▶ **Supplied text**:
Wal-Mart and Jet shore up each other’s weak spots, say some retail industry watchers, but questions remain about whether the $3.3 billion deal will be enough to better compete with Amazon.

Wal-Mart Stores Inc.’s purchase of Jet.com Inc. could breathe new life into the retailer and online marketplace. Each company brings attributes the other lacks or aims to strengthen, and e-commerce experts are curious about how they’ll look when integrated.

Wal-Mart, No. 4 in the Internet Retailer 2016 Top 500 Guide, announced Monday that it is acquiring online marketplace Jet.com in a $3.3 billion cash and stock deal to be completed later this year.

Jet founder and CEO Marc Lore, who as part of the deal will take over Wal-Mart’s e-commerce operations from Neil Ashe at the end of the year, weighed in with his first public comments since the acquisition. In a LinkedIn post on Tuesday he acknowledged that Jet joining forces with Wal-Mart might not make much sense on the surface.

“An upstart retailer and an industry stalwart might seem like an odd pairing, but Jet and Wal-Mart are united by a common sense of purpose,” he writes. “Fundamentally, Jet and Wal-Mart share a deep and abiding focus on customers. We’re both obsessed with saving people time and money, and we will do that together by offering a wider assortment, better prices and more delivery and pickup options.”

Data shows that Wal-Mart and Jet shoppers don’t overlap much, and adding Jet to Wal-Mart’s mix could grow customers and sales.


“Jet has a pretty strong millennial base,” says Guru Hariharan, CEO of retail and e-commerce pricing analytics firm Boomerang Commerce. “Wal-Mart has the store network, the ZIP code-level presence, but they haven’t been able to demonstrate a high-tech [approach] to compete with Amazon.”

▶ **Written tasks**:
1 – In the Wal-Mart and Jet article, who will take over Wal-Mart's e-commerce operations at the end of the year?
2 – Decide whether each statement agrees with the Wal-Mart and Jet article, answering yes or no and quoting the words that settle it: (a) The deal is worth $3.3 billion in cash and stock. (b) Wal-Mart is No. 2 in the Internet Retailer 2016 Top 500 Guide. (c) Lore shared his first public comments in a LinkedIn post on Tuesday.
3 – Continue the Wal-Mart and Jet article from the point where it stops.
The entries after the Wal-Mart and Jet article play no part in this work.

▶ **Excerpted records**:
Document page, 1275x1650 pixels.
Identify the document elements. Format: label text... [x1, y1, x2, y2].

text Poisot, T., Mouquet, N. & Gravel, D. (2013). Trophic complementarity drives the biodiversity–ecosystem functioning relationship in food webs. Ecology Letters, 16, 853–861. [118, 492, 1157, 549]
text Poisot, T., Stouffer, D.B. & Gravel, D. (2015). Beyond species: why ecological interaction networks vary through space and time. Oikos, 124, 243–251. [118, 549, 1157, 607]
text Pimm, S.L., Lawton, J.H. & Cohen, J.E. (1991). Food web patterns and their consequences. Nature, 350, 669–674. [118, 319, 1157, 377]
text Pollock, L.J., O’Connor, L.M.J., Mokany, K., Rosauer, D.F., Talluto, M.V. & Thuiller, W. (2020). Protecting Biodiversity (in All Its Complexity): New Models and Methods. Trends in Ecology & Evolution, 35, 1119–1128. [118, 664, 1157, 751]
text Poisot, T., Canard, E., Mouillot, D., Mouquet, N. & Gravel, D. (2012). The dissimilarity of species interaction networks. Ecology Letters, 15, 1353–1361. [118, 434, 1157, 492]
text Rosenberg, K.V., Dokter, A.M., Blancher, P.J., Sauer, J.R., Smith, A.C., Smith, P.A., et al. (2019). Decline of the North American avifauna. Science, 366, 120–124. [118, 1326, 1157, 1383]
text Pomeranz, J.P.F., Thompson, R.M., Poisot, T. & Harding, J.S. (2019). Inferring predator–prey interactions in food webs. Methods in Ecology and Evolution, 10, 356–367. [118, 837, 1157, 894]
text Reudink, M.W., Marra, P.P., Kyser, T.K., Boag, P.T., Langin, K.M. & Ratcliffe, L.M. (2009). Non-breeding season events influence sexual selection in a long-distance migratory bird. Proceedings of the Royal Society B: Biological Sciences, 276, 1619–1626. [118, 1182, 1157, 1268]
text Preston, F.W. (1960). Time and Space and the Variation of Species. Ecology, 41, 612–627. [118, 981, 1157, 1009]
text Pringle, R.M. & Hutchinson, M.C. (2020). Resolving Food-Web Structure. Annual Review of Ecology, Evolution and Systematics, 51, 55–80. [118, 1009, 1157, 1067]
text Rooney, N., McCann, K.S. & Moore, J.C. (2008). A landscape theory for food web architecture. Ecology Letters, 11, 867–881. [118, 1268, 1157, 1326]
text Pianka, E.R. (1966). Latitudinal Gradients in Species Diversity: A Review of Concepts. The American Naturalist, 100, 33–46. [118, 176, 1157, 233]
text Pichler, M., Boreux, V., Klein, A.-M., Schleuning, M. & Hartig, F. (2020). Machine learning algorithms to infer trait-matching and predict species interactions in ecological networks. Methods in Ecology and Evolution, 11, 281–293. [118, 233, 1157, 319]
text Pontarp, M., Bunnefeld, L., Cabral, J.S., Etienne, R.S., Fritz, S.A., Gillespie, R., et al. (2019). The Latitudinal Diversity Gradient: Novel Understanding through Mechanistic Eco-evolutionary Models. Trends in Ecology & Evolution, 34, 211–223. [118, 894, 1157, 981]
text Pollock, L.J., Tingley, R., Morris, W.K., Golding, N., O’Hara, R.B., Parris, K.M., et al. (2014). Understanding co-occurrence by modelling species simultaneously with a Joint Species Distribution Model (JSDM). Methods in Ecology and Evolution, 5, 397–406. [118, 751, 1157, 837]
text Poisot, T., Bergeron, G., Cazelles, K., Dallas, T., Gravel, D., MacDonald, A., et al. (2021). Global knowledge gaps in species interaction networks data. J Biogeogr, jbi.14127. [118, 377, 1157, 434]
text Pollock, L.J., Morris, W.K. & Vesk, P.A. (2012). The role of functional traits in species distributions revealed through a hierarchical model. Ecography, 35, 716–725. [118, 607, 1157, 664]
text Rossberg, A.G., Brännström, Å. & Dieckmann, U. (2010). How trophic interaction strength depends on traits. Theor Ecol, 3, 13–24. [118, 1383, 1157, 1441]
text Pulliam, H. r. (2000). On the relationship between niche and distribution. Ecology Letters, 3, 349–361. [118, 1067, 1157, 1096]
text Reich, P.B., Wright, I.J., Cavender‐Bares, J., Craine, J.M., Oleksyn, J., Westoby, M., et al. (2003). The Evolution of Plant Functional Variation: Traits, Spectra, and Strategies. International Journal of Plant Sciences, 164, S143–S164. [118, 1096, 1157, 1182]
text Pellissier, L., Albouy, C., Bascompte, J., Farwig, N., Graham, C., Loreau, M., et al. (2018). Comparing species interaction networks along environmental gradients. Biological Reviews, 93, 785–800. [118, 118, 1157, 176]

▶ **Expected results**:
1 – Marc Lore, Jet's founder and CEO, will take them over from Neil Ashe.

2 –
(a) Yes: "in a $3.3 billion cash and stock deal to be completed later this year"
(b) No: "Wal-Mart, No. 4 in the Internet Retailer 2016 Top 500 Guide"
(c) Yes: "In a LinkedIn post on Tuesday he acknowledged that Jet joining forces with Wal-Mart might not make much sense on the surface."

3 –
Data from marketing analytics platform Jumpshot shows that from May-July of this year, 66% of shoppers who bought on Jet also bought on Amazon, compared with a 12% overlap between those who bought on Jet and those who bought on Walmart.com.

An analysis of Walmart.com and Jet.com using web analytics company SimilarWeb’s platform shows the following:

  • Walmart.com had 302.4 million visitors last month, compared to 23.5 million visitors to Jet.com. In the past 12 months, Wal-Mart had 3.5 billion compared with 261 million for Jet.
  • Wal-Mart also had a greater share of mobile visitors than desktop visitors, with 60.67% of its visits coming on mobile devices compared to 55.94% for Jet.

Data from Slice Intelligence shows that Wal-Mart’s online shopper base skews more heavily female—62% for Wal-Mart compared to a 51% for Jet.


Wal-Mart CEO Doug McMillon says several factors attracted Wal-Mart to Jet, including Jet’s personnel, business model and product selection.

“Jet has been able to attract some brands that we don’t have at Wal-Mart which is one of the reasons why we’re excited about this acquisition,” he says. “We’ll keep the spirit and focus of both brands independent and leverage some things on the back end that make us more effective across both.”

McMillon says Wal-Mart and Jet will continue as separate brands for now, though some think that could change.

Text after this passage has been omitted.